(Document excerpt)

I write because I don’t think I would ever be as good at anything else; or rather, that nothing else would bring me as much creative pleasure as wordplay does. Early on in my career, I didn’t respond to criticism well. I sometimes still don’t. But I come back to the grind voluntarily because it is my raison d’être, my soif de vivre, and my ‘I don’t know much French but I hope you understand’.
Your motivations to write may differ. Or, you might feel the same ache to pen down genius wisecracks like I do. Whatever the spark, fan it every way you can and keep it alive.
Mantra 6. Read as much as you can. Write more. Listen double.
If there was one rule though that I would say all writers should follow, it is to read at every chance, and every genre. Build your skills and your craft irrespective of work demands, and reading is a great way to do that.
And as much as you read, and write – double your efforts to listen to those around you. Remember when I said everyone has a story to tell? You never know how listening to them and their stories will help you in the long run.
I’ll leave you with a quote by Anais Nin which beautifully sums up my approach towards the writing process. She says, “We write to taste twice; in the moment and in retrospect.” As writers, we all bleed ink. And if the taste of that bloodbath isn’t life itself, then are you even writing?
Mantra 7. Let yourself bleed. Ink, obviously.

(End Document excerpt)

Print the passage on writing mantras in full, word for word. The data that comes next has no part in this.

(Information shown)

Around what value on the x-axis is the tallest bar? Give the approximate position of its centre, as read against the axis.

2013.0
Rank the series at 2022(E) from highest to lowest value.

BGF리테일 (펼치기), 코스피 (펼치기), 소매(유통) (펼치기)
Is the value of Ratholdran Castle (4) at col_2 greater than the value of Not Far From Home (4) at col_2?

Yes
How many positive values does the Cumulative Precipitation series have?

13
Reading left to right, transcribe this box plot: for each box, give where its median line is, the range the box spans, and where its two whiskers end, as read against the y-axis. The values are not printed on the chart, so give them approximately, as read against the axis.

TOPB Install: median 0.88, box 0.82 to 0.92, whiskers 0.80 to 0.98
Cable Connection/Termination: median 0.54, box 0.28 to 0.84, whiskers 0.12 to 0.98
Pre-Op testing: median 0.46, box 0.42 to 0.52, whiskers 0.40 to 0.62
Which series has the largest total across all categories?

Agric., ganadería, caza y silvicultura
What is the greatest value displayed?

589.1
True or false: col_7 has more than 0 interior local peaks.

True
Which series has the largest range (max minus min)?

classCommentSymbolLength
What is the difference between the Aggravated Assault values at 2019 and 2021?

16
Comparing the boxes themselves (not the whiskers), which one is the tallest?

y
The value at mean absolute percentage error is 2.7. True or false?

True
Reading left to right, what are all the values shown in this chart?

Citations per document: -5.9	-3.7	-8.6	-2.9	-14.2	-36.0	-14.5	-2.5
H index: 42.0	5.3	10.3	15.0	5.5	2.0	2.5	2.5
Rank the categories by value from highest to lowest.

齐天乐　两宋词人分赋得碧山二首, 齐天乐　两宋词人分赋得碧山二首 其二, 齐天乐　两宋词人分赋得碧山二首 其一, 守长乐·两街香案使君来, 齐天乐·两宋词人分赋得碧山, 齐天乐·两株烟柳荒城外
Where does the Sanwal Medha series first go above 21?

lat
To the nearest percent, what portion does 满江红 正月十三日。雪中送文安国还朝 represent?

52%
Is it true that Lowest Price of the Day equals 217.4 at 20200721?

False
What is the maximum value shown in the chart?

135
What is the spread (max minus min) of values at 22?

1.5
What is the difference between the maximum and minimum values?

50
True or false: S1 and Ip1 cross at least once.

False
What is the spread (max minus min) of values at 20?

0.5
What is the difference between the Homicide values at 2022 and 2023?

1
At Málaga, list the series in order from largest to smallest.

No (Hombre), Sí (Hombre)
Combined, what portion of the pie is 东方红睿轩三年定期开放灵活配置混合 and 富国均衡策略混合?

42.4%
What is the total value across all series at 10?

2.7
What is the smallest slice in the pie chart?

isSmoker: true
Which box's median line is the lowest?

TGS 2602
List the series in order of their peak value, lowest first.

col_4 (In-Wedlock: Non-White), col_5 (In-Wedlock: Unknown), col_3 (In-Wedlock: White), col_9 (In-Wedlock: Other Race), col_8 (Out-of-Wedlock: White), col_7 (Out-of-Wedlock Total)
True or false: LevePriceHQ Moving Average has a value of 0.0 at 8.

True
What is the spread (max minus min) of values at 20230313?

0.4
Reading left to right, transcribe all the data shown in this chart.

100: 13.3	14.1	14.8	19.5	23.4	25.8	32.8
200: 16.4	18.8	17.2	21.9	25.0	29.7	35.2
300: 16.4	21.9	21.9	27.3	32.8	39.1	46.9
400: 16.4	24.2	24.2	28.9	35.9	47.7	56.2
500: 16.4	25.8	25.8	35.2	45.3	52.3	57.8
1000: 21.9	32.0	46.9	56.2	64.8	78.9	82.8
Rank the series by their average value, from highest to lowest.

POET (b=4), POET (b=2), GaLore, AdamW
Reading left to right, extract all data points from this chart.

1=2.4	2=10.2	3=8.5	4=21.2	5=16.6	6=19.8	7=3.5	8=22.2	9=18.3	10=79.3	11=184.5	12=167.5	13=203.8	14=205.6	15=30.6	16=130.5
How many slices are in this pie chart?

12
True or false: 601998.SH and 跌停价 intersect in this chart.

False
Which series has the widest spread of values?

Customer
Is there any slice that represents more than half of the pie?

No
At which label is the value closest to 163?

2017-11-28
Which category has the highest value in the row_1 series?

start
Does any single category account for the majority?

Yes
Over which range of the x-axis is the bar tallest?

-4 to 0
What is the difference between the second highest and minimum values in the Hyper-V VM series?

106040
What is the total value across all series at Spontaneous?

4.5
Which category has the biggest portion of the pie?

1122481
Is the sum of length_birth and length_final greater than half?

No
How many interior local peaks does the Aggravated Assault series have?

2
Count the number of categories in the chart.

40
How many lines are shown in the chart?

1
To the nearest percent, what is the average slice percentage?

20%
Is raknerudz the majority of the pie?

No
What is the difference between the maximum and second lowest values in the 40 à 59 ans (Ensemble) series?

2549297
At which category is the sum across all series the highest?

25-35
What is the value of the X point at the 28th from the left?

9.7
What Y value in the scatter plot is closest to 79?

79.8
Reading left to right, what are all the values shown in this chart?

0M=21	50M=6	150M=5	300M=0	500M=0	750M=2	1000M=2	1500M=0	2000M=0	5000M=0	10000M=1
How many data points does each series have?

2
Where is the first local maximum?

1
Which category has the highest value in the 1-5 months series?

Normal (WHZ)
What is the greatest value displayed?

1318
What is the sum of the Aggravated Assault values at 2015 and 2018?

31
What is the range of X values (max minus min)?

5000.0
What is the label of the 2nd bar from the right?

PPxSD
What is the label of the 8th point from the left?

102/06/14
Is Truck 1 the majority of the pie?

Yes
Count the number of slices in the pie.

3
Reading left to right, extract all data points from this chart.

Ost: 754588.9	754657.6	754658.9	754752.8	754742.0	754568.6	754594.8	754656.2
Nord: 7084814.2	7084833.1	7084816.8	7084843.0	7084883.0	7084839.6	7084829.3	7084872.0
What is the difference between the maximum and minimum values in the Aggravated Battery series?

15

(End Information shown)

◆ Exercise solution
I write because I don’t think I would ever be as good at anything else; or rather, that nothing else would bring me as much creative pleasure as wordplay does. Early on in my career, I didn’t respond to criticism well. I sometimes still don’t. But I come back to the grind voluntarily because it is my raison d’être, my soif de vivre, and my ‘I don’t know much French but I hope you understand’.
Your motivations to write may differ. Or, you might feel the same ache to pen down genius wisecracks like I do. Whatever the spark, fan it every way you can and keep it alive.
Mantra 6. Read as much as you can. Write more. Listen double.
If there was one rule though that I would say all writers should follow, it is to read at every chance, and every genre. Build your skills and your craft irrespective of work demands, and reading is a great way to do that.
And as much as you read, and write – double your efforts to listen to those around you. Remember when I said everyone has a story to tell? You never know how listening to them and their stories will help you in the long run.
I’ll leave you with a quote by Anais Nin which beautifully sums up my approach towards the writing process. She says, “We write to taste twice; in the moment and in retrospect.” As writers, we all bleed ink. And if the taste of that bloodbath isn’t life itself, then are you even writing?
Mantra 7. Let yourself bleed. Ink, obviously.